Çanakkale, ne yazık ki ormanlarımızı koruması gereken bir kurum olan Orman Bölge Müdürlüğü eliyle ormansızlaştırılmaktadır. Bilindiği gibi sağlıklı yaşam hakkımızın elimizden alınması anlamına gelen Kirazlı Altın ve Gümüş Madeni Ocağı Projesinde hazırlanan ÇED raporunun iptal edilmesi için dava açılmış, dava Çanakkale İdare Mahkemesi’nce reddedilmiştir. Temyiz edilen Çanakkale İdare Mahkemesinin kararı Danıştay tarafından bozulmuştur. Tüm bunlar yaşanırken söz konusu altın şirketinin başvurusu üzerine Çanakkale Orman Bölge Müdürlüğü ruhsat alanını ağaçlardan “temizlemeye” başlamıştır. Gayri sıhhi işletme ruhsatı olmamasına rağmen söz konusu işletme alanı içinde ağaç katliamı yapılmaktadır. Orman Bölge Müdürlüğü bunu hiçbir mevzuat ile açıklayamaz. Çanakkale Orman Bölge Müdürlüğü işletme ruhsatı dahi olmayan bir şirketin hukuksuz talebini yerine getirmek için neden çırpınmaktadır? Burada kamuoyundan gizlenen gerçekler nelerdir? Burada kimlere fayda sağlanmaya çalışılmaktadır?

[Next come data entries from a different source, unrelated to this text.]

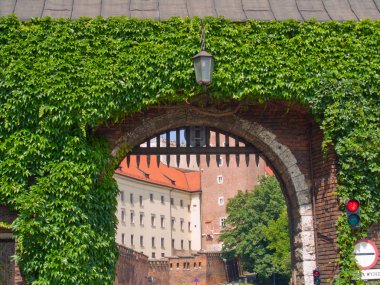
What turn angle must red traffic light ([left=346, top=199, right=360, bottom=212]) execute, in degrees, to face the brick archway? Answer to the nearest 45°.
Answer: approximately 135° to its right

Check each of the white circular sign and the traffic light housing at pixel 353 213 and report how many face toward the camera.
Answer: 2

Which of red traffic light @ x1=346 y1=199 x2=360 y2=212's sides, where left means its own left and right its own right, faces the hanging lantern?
right

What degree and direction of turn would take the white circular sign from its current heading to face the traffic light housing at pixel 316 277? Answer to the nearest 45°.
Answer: approximately 90° to its right

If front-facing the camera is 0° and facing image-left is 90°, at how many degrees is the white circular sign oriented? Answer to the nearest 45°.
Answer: approximately 0°
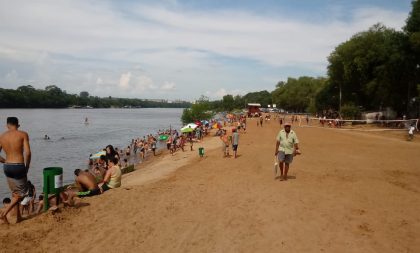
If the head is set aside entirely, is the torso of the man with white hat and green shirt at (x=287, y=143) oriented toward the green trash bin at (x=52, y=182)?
no

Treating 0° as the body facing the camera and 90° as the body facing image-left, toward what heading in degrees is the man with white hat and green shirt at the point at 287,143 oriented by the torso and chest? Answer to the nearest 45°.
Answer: approximately 0°

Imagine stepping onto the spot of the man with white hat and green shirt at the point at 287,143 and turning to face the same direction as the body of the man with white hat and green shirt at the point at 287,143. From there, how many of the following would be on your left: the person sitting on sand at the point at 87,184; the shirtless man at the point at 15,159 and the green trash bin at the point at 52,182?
0

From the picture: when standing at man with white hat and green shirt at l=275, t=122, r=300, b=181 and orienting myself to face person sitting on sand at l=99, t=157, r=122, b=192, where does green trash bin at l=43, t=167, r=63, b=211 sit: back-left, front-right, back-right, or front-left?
front-left

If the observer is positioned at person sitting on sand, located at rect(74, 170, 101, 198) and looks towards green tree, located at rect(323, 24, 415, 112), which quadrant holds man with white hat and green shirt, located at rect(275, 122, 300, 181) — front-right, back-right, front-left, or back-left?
front-right

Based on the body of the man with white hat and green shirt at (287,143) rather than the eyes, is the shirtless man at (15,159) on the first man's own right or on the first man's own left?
on the first man's own right

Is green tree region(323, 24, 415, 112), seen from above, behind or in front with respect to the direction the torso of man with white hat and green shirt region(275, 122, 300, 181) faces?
behind

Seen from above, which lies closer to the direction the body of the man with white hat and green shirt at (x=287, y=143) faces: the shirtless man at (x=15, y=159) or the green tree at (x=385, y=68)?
the shirtless man

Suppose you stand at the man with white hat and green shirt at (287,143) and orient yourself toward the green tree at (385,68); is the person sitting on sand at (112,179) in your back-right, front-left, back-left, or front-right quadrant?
back-left

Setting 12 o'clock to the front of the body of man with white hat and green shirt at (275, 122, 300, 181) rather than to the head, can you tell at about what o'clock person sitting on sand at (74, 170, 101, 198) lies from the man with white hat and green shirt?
The person sitting on sand is roughly at 2 o'clock from the man with white hat and green shirt.

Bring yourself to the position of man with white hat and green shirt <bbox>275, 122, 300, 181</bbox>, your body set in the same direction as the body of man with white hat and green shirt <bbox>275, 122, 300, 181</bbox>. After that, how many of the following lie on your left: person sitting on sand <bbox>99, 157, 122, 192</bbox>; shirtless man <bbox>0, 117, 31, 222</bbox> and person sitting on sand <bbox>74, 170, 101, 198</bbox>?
0

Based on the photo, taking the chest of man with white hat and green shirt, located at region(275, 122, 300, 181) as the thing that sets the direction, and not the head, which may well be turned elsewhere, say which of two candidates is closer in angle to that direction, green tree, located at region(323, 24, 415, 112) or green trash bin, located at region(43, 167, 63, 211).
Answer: the green trash bin

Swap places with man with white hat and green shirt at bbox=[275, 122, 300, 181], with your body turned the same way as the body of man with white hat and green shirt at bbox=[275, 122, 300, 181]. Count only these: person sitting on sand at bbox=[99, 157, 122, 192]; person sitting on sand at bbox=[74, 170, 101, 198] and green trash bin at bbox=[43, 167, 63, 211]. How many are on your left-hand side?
0
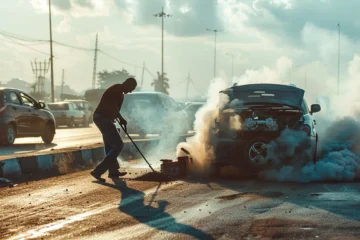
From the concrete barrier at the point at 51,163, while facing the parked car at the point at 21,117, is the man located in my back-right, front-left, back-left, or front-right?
back-right

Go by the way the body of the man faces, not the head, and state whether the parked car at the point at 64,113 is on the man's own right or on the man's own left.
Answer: on the man's own left

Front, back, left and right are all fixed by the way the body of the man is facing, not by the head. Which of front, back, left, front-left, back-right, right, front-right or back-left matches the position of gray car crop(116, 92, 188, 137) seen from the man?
left

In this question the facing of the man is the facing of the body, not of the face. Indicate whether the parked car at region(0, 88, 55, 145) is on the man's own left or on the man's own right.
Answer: on the man's own left

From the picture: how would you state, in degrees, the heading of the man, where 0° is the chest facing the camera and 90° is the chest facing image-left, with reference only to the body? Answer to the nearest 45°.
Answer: approximately 270°

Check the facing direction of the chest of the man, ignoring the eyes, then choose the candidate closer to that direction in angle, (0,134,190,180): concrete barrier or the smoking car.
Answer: the smoking car

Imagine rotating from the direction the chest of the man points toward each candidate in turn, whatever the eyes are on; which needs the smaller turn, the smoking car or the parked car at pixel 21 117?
the smoking car

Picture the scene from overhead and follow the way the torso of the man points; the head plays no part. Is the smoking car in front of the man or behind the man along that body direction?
in front
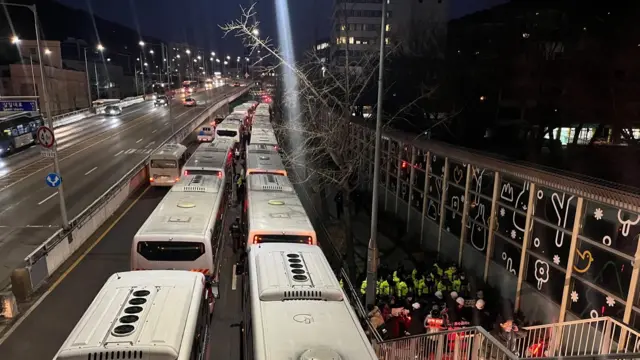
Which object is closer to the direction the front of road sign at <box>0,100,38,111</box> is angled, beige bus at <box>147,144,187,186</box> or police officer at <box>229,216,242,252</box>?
the police officer

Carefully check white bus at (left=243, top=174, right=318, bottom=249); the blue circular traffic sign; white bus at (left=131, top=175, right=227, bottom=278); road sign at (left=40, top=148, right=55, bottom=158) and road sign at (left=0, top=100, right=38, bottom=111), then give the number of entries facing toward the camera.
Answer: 3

Şu anda bölgede, binlerce hayvan ve bitki türünün habitatı olan 6000 dekar orman alanındaki ağaçlar, Çanakkale Orman Bölge Müdürlüğü eliyle kesilerek ormansızlaştırılmıştır. Çanakkale halkını, bitkimizi, hayvanımızı, insanımızı susuz bırakacak olan Kirazlı altın madeni ile ekosistemin bozularak hem hayvan ve bitkilerin yok olmasına ve iklimin değişmesine neden olacak olan orman katliamı karşısında duyarlı olmaya çağırıyoruz” dedi.